Looking at the city through the water is not new to him. Van Warmerdam grew up on a houseboat. So that view of the water was there from an early age. “They weren’t my first photos of the water either. I had already photographed reflections with my iPhone. That looked so crazy that I started working on it.”

He became fascinated by the hallucinatory effect the water had on the city. His photos often have something unrecognizable, something surreal. “Like that photo at the Prinsengracht. You know you are looking at a canal house, but it is complete bloop.” And NEMO is no longer recognizable as NEMO, except for the color. Other colors are not recognizable at all. Such as the caramel photo, where it looks as if liquid, swirling caramel has been photographed. “But it really is a canal. That color comes from a container, which reflects on the water.”

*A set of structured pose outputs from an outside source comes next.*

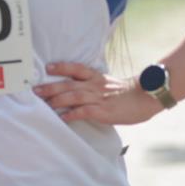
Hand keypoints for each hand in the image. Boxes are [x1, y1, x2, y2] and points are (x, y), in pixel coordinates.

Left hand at [34, 62, 162, 124]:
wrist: (149, 97)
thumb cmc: (132, 94)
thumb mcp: (112, 84)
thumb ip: (97, 85)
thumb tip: (82, 89)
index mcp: (98, 78)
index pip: (77, 69)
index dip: (62, 67)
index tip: (48, 67)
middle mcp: (96, 86)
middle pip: (70, 84)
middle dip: (51, 87)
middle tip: (35, 89)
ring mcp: (100, 98)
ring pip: (74, 96)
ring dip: (58, 99)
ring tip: (44, 103)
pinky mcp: (105, 111)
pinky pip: (85, 112)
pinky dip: (73, 114)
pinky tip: (63, 118)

Pink like a Monet painting

And if it’s not surreal, it at least looks like it’s a photo taken abroad. Because that photo with that pink colored water and those lilies, that cannot be Amsterdam. “Anyway. There was a steel fence surrounding a construction site near the Olympic Stadium. There was cloth on that fence so you couldn’t see through it and to stop the rubble.” That canvas, which was pink, gives a Monet-esque effect. It is a tip for everyone, says Van Warmerdam. Go to the water, look at it and photograph it: “Watch how it constantly changes, how the colors mix and separate on the surface. It’s enchanting. It’s one ripple and then it’s completely different again. The way you just saw it will never come back again.”